第50話 後悔の霞がかかる

「遥はね………。とても、気が弱くて静かな子だったわ。小学生になってからも教室の隅で本を読んでいるような子で、友達の一人もできやしなかった。でも、そんなあの子も中学生になった時に大きく変わったの。もっと明るくなりたい。それでみんなから慕われるような人になりたいっていきなり言い出して、家でも人と喋る練習を始めて、自分から話しかけれるまでに成長した。そこまでは……、順調だったの…………」


「そこまでは……? 遥になにがあったんですか?」


「……単純に言えば、遥はクラス中の生徒からいじめられた。ほら、中学校になったからって大体は小学校のころから持ち上がりで、メンバーはほとんど変わらないじゃない? だから、小学校の時は一言も喋らなかった遥が突然喋り出した時は、みんなから一斉にいじられるようになったの」


 霞さんは、一旦そこで休憩を入れようと空のグラスを手に取って、そっと握りしめる。感情の高ぶりとともに上昇した体温は、氷を一瞬で溶かして次々と高い音を鳴り響かせた。


「遥も自分がいきなり話したから、いじられるのはしょうがないって明るく話してくれてた。実際、最初の頃はみんな単純に遥のことに興味があっただけで、悪意があったみたいじゃなかったから、私もそんなに気にしてなかったの。でもそこから、ちょっとずつ遥へのいじりはエスカレートしていって、遥自身も少しずつ元気がなくなっていった。その時に私が気づいていれば良かったんだけど……、それも全くできなかった…………」


 霞さんは、言葉を詰まらせ持っていたグラスを震わせる。いたたまれない責任感で澱んだ空気が重くのしかかると、マスターは助太刀するようにそっと口を開いた。

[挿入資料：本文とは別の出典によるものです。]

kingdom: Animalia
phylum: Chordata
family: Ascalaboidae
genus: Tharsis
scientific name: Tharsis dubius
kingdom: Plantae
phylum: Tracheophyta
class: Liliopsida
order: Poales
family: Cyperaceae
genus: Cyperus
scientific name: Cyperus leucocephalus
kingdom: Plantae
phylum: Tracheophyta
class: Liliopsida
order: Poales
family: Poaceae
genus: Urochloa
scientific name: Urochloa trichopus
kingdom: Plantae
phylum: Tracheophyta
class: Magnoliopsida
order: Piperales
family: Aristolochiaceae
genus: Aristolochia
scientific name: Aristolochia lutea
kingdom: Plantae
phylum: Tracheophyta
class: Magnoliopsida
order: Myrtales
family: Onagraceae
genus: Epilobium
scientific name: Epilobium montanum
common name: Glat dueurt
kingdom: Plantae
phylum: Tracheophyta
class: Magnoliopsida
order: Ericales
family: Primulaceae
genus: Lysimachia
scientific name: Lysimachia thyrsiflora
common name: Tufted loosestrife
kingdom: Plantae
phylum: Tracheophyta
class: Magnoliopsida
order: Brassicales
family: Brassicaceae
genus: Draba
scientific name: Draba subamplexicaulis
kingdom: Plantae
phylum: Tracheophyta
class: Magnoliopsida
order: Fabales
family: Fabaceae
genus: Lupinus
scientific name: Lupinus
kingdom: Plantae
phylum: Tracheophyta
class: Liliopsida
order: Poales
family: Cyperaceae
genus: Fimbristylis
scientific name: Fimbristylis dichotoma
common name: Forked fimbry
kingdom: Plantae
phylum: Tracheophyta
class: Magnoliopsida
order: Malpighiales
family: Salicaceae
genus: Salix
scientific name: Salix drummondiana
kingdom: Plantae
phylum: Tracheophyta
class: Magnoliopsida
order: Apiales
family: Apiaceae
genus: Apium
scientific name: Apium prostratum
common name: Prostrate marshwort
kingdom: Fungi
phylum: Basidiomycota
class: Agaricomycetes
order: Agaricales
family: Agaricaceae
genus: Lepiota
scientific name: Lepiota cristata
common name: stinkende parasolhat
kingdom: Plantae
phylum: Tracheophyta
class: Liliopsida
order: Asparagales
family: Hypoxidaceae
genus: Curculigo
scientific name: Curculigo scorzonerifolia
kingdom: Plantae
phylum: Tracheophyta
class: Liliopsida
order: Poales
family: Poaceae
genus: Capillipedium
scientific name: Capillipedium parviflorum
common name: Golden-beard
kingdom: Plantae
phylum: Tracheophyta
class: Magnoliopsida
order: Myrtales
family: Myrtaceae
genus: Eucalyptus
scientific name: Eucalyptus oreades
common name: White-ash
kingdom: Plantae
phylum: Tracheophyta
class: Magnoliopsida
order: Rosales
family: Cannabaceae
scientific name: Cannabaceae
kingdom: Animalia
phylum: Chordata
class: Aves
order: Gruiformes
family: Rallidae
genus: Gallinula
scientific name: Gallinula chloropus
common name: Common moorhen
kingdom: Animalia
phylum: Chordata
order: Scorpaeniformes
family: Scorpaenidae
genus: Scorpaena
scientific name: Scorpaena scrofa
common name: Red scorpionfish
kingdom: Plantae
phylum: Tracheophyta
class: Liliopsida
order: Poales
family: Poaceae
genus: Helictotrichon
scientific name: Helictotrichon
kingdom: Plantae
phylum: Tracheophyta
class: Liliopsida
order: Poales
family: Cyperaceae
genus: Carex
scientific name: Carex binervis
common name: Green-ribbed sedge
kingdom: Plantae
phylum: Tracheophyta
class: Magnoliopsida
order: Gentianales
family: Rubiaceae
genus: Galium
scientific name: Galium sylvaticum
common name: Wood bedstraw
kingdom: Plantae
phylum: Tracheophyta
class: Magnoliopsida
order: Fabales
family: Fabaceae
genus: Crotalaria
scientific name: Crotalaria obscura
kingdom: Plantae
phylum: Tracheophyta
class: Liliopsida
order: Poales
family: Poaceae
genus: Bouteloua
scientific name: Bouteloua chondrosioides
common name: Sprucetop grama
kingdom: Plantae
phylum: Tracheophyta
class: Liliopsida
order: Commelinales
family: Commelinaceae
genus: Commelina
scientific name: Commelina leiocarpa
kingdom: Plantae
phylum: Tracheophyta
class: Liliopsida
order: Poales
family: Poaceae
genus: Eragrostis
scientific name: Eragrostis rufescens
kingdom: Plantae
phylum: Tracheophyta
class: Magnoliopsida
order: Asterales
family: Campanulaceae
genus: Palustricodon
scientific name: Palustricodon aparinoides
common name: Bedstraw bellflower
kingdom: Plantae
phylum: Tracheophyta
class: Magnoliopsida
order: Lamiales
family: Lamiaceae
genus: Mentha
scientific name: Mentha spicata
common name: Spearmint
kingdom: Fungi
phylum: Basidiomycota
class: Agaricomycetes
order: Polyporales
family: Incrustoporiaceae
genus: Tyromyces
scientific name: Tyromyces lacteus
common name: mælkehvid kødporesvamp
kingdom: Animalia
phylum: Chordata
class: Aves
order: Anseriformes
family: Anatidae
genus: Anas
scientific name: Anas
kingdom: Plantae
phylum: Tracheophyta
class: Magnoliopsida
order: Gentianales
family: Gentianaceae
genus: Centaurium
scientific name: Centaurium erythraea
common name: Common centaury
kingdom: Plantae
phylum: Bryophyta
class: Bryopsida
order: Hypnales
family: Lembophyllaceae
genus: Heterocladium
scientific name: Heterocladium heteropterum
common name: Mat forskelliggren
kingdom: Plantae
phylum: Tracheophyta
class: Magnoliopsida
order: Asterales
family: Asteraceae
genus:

「霞様は、何も悪くありません。あの時は遥様のいじめ以外にも、たくさんの問題が山積みになっていましたから気づけるはずがないのです。ですので……、あまり自身を責めることはおやめになってください………」


「ありがとう。でも、私に責任があることは事実なのよ。マスターも親身になって相談を受けてくれてたけど、あの時の遥には私が必要だった。そうでなきゃ、あの子があんなことをすることもなかったのに…………」


 そこでまた会話は途切れ、霞さんは涙を流す。後悔とそれに伴う悲しみは霞がかかるように店の中に充満し、遥の過去をさらに謎めいたものに変貌させる。もう、誰にもこの場の空気を変えることはできない。そう思ったその瞬間、扉が乱雑に開け放たれた音とともに店内の雰囲気は驚愕へと変わった。


「なにこの空気。お通夜でもやってるの? ……ていうか、やっぱりここにいたのね。一条、私のことに深く関わらないって約束したのに、どうしてアンタはそれを平気で破れるの!?」


 店内にズカズカと上がり込み、仁王立ちで俺を睨むツインテールのツンデレ美少女。さっきまでの暗い話の主人公とは思えない元気の良さは、核心に迫る部分を更に覆い隠すように振り撒かれていた。